- Dataset entries
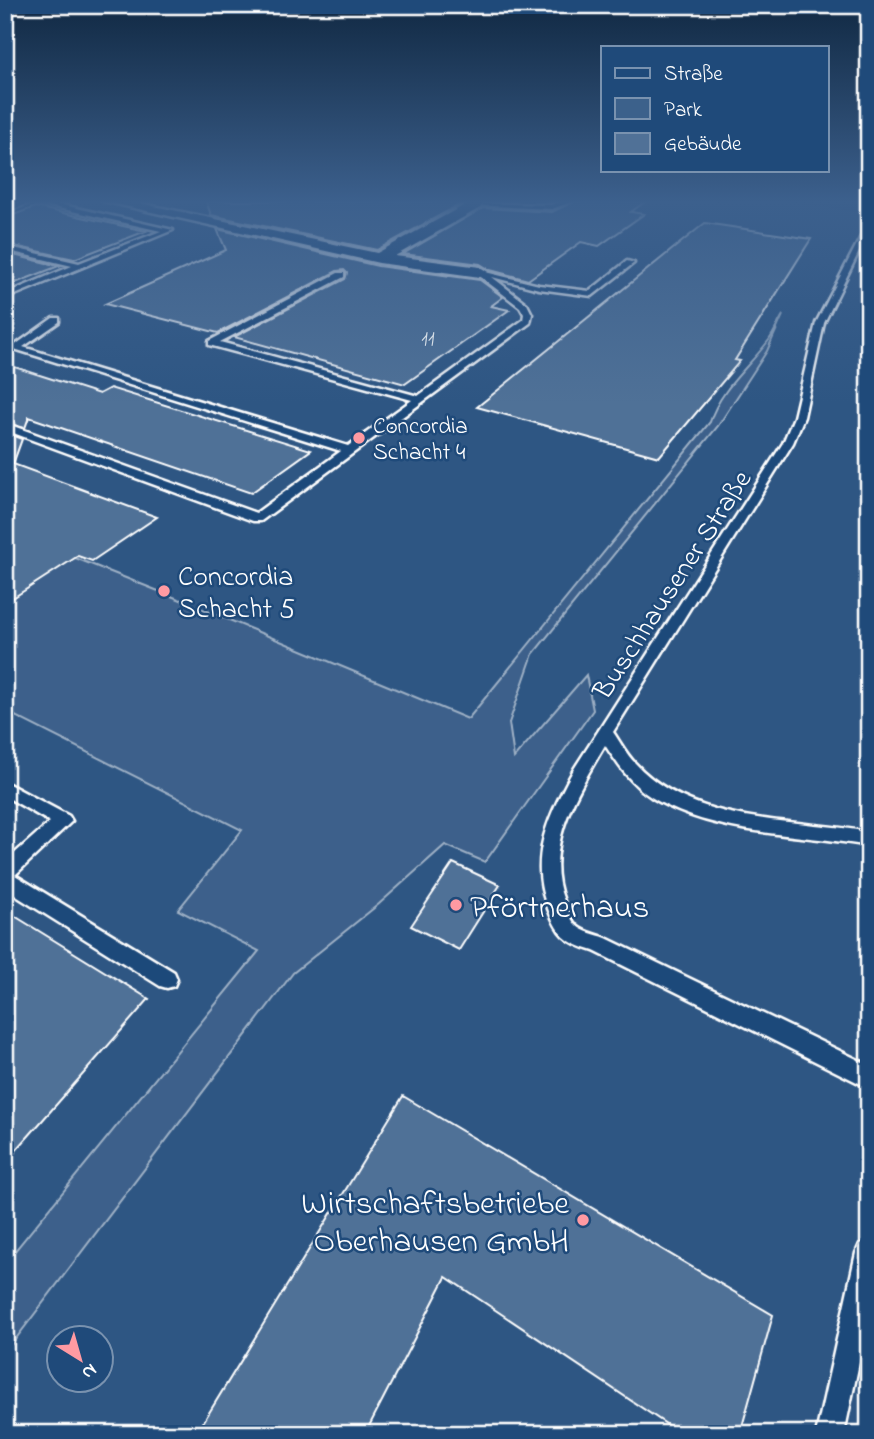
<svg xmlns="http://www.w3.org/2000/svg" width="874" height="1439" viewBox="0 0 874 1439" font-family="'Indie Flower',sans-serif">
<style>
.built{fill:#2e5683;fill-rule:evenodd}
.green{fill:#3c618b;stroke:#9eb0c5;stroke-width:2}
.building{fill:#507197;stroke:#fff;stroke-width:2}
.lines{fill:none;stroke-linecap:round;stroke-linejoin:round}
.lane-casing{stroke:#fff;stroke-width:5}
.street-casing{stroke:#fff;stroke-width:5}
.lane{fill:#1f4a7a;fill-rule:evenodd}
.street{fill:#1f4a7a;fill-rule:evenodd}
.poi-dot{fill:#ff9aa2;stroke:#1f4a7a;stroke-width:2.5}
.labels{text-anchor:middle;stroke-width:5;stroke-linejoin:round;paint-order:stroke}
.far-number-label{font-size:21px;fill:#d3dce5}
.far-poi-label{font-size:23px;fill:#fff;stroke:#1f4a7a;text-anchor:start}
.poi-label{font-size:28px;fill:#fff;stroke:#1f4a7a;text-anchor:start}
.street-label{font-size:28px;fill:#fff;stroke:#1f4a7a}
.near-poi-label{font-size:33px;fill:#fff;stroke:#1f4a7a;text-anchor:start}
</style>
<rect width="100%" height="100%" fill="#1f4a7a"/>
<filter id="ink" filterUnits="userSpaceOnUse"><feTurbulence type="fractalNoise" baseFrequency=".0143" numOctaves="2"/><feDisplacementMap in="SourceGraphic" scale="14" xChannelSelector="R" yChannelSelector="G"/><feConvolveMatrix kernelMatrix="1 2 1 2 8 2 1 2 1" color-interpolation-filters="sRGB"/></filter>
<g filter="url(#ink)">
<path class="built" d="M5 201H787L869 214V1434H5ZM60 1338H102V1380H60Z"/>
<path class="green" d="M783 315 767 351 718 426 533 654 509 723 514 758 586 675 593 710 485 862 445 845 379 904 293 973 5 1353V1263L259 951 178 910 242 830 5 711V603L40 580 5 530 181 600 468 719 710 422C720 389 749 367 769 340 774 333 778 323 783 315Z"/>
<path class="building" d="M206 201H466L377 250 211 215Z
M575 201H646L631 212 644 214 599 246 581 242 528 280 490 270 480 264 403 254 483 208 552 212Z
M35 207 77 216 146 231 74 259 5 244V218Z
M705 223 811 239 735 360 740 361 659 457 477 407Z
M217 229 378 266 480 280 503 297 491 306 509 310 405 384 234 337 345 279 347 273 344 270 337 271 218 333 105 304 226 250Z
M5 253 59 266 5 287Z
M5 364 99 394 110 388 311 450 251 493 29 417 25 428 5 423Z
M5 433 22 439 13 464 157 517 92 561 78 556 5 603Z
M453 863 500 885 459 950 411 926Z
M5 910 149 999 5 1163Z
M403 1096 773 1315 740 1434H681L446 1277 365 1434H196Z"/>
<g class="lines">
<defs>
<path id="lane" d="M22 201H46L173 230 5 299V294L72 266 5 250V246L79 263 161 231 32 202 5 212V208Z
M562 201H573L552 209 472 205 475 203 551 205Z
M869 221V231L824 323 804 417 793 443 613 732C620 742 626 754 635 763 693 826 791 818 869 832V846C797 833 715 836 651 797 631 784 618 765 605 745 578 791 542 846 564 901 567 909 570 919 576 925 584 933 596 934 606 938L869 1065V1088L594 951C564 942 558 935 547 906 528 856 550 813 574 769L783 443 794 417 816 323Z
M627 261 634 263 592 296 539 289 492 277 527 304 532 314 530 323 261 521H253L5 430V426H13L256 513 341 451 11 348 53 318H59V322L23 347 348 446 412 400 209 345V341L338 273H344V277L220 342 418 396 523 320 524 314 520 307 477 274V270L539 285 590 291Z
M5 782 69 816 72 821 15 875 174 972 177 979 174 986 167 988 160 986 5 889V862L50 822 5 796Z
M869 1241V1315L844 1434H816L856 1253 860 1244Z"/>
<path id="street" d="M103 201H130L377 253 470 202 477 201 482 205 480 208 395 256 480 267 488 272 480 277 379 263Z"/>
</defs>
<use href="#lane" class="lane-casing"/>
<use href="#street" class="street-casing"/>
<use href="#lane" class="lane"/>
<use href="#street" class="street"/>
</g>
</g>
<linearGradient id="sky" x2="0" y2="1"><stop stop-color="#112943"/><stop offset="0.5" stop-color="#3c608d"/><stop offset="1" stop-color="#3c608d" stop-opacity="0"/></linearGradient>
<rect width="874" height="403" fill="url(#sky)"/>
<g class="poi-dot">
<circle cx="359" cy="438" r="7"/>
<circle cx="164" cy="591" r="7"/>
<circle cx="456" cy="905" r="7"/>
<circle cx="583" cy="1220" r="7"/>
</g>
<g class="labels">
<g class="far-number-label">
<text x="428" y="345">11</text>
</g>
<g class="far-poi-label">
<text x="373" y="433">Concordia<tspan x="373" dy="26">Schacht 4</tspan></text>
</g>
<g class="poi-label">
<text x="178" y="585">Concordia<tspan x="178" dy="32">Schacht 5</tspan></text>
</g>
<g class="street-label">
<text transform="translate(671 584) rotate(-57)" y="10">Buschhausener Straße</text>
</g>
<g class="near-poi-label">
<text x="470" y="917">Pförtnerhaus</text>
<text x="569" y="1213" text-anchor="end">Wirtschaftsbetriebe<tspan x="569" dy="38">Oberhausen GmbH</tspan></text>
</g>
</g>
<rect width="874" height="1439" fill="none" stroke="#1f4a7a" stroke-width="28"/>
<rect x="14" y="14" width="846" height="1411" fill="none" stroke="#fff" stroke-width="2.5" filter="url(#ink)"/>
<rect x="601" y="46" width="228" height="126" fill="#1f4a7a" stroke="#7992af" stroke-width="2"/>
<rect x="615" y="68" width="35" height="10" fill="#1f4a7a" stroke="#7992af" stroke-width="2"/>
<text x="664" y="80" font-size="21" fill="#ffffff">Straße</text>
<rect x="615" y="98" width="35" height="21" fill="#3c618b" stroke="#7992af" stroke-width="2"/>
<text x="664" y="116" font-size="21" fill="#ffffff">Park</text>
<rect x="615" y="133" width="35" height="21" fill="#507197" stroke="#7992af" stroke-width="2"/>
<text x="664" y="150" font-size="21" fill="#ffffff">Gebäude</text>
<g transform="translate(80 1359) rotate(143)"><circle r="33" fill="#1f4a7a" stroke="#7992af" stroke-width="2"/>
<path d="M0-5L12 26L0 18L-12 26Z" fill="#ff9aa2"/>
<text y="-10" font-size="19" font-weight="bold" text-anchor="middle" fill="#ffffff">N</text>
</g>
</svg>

- AIM OF THE EXERCISE
Look through the data above for the string "rule" and copy every line where it appears.

- RESPONSE BELOW
.built{fill:#2e5683;fill-rule:evenodd}
.lane{fill:#1f4a7a;fill-rule:evenodd}
.street{fill:#1f4a7a;fill-rule:evenodd}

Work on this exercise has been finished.